[Records to use]
------------------------------

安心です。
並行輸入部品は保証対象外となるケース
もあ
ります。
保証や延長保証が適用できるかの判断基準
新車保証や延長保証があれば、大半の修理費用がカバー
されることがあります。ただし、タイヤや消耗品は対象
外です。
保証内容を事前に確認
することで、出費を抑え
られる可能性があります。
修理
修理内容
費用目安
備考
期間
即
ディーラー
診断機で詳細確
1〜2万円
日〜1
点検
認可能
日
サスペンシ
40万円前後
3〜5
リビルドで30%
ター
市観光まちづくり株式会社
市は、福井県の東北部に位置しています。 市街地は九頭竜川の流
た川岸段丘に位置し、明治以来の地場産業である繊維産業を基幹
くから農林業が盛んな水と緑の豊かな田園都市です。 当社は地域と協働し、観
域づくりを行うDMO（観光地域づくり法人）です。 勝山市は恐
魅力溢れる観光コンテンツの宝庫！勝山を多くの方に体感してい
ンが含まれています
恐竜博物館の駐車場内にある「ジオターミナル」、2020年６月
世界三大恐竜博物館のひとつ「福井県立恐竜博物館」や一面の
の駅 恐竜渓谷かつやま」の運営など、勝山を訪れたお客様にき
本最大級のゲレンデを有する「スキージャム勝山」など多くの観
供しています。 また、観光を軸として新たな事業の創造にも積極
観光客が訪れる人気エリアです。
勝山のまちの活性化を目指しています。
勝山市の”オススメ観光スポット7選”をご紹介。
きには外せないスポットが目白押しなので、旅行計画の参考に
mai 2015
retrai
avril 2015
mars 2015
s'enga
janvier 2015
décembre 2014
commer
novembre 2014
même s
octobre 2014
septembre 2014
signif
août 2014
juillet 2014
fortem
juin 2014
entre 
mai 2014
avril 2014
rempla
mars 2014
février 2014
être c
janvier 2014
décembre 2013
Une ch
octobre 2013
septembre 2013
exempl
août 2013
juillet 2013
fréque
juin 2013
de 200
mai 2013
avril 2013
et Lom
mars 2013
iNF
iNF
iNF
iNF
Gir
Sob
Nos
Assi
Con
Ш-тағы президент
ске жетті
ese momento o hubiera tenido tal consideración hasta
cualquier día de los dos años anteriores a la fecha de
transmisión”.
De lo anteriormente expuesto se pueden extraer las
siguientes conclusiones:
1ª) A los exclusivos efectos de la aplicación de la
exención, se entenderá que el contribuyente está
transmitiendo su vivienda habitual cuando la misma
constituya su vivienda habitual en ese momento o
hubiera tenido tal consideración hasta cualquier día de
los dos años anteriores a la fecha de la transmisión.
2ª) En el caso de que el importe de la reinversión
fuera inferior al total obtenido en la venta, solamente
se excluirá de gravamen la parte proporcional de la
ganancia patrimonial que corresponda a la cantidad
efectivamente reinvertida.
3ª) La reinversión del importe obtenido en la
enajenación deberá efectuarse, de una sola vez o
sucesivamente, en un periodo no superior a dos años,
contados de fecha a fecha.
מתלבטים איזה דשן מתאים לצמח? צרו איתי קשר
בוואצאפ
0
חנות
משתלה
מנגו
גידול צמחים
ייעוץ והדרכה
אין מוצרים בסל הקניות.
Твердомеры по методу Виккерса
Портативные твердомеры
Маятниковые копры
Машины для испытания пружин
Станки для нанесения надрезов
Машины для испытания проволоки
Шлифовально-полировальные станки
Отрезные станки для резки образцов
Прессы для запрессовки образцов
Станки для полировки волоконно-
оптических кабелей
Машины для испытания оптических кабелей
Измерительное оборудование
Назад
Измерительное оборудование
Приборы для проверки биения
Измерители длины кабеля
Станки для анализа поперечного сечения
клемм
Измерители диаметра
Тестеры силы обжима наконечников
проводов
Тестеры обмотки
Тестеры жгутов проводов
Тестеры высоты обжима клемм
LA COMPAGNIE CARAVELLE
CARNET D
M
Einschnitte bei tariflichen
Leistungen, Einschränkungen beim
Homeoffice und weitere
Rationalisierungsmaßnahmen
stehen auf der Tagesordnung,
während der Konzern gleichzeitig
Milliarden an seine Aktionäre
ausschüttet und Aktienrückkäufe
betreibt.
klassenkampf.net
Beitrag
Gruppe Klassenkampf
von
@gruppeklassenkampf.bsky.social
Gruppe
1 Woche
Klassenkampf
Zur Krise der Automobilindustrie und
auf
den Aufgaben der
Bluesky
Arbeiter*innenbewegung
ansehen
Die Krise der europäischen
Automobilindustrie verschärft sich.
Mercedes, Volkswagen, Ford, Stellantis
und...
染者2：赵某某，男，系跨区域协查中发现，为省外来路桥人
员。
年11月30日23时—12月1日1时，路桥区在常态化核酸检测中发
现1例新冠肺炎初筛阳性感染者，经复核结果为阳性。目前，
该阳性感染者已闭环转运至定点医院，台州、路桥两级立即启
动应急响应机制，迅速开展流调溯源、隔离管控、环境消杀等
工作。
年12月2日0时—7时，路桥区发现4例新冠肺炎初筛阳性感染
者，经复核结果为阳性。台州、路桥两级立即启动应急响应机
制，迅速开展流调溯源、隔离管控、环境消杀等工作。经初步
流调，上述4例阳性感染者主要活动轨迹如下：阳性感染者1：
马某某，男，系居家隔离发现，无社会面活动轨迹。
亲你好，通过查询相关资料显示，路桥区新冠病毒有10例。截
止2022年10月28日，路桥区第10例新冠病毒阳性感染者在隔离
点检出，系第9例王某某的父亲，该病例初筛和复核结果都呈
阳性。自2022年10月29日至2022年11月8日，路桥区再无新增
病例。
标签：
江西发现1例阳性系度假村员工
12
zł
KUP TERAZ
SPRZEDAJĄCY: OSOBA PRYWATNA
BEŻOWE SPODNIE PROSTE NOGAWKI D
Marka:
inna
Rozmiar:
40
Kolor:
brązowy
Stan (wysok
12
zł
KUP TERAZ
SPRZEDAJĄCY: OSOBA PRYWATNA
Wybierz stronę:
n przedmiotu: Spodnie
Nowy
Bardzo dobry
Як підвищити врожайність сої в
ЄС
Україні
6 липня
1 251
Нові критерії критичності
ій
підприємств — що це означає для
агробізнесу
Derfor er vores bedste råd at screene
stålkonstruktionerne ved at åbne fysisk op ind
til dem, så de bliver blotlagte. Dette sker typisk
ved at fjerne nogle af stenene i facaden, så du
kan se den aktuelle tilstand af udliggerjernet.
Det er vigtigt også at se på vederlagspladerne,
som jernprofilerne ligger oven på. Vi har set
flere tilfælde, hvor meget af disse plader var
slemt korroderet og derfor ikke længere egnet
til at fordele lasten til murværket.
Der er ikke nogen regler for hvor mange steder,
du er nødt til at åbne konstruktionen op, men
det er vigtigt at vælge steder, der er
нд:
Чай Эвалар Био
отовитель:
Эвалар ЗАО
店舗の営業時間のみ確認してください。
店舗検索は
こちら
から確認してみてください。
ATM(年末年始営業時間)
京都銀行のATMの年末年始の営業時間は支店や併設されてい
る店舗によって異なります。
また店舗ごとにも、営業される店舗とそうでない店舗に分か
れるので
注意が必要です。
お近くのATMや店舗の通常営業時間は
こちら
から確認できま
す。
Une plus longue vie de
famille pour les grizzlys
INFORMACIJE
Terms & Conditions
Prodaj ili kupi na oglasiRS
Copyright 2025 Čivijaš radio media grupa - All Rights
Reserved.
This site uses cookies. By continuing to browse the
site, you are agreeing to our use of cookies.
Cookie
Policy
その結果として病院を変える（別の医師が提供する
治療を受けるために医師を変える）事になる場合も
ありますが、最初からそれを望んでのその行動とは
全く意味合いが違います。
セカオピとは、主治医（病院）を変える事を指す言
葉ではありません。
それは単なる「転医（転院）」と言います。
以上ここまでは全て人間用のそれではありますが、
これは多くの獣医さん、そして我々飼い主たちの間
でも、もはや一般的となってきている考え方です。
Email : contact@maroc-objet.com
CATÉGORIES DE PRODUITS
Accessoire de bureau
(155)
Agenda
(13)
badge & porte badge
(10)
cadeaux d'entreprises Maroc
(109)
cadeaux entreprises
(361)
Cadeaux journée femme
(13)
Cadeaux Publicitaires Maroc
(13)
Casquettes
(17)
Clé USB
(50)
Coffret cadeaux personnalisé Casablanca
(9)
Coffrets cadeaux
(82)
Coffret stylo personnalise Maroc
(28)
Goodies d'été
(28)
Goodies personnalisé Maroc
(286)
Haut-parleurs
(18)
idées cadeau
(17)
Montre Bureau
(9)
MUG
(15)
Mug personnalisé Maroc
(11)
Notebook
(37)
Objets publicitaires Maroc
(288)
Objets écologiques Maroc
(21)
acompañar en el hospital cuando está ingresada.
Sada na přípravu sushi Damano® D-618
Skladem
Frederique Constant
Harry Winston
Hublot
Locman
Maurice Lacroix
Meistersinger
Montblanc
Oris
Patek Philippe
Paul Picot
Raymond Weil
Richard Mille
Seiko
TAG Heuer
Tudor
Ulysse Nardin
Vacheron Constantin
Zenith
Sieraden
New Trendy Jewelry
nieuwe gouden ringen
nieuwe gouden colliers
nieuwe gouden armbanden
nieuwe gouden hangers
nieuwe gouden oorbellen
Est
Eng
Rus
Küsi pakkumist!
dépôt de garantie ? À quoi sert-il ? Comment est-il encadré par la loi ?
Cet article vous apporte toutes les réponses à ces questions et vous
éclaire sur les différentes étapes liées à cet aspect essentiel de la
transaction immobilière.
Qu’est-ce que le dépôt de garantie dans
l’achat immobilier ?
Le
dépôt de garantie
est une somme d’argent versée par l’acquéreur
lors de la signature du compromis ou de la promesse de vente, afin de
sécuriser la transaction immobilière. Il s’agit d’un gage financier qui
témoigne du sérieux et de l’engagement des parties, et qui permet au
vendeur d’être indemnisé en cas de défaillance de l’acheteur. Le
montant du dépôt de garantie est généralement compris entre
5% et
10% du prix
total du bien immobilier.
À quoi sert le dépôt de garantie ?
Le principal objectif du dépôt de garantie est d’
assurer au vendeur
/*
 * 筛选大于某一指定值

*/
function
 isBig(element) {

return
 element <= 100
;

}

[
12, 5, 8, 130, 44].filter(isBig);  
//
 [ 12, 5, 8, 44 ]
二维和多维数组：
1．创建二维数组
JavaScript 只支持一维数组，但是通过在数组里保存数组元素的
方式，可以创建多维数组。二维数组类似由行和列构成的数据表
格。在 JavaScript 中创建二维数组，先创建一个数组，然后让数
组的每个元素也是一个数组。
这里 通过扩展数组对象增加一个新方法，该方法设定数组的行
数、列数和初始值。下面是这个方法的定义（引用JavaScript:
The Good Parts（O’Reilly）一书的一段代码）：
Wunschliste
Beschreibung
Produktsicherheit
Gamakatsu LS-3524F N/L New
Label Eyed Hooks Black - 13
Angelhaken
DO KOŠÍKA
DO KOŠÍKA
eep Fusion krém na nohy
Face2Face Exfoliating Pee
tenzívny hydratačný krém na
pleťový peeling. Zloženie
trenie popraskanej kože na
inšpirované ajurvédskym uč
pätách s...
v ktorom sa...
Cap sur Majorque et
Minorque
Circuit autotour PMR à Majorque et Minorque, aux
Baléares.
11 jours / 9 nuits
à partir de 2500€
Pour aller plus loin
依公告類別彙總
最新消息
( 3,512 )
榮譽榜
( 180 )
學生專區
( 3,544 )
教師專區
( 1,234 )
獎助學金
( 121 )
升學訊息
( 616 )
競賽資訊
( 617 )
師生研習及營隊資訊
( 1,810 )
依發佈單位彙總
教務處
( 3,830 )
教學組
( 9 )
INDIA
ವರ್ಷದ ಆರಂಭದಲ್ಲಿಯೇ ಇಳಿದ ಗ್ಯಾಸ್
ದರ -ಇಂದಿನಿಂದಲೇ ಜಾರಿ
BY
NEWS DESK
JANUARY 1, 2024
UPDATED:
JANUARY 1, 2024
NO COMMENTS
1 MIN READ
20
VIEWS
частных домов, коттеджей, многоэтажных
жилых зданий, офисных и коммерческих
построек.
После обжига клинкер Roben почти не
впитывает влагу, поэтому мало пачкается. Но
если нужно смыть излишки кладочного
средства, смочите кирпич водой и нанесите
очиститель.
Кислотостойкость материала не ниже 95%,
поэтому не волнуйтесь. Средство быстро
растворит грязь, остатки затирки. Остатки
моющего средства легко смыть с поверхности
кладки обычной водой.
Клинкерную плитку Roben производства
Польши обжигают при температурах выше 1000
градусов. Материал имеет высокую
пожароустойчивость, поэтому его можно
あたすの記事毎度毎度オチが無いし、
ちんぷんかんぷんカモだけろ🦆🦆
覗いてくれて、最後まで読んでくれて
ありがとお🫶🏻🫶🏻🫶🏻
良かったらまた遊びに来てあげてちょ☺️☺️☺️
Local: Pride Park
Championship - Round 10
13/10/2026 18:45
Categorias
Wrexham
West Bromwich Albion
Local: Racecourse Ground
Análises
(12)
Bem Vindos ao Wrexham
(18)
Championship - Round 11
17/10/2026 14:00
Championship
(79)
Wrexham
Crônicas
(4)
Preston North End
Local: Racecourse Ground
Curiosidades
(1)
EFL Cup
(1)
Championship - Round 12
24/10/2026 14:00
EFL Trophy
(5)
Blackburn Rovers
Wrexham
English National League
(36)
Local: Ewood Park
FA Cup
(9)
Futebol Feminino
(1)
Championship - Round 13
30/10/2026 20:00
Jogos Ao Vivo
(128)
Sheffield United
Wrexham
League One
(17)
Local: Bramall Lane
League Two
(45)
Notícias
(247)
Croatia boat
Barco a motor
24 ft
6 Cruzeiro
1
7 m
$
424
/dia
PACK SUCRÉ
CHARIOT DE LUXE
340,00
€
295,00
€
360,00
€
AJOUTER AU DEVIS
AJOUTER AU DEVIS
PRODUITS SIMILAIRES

------------------------------

[Your task]
Return, with no change at all, every line in the entries above from the line containing "江西发现1例阳性系度假村员工" through the line containing "Bardzo dobry".

[Result for this task]
江西发现1例阳性系度假村员工
12
zł
KUP TERAZ
SPRZEDAJĄCY: OSOBA PRYWATNA
BEŻOWE SPODNIE PROSTE NOGAWKI D
Marka:
inna
Rozmiar:
40
Kolor:
brązowy
Stan (wysok
12
zł
KUP TERAZ
SPRZEDAJĄCY: OSOBA PRYWATNA
Wybierz stronę:
n przedmiotu: Spodnie
Nowy
Bardzo dobry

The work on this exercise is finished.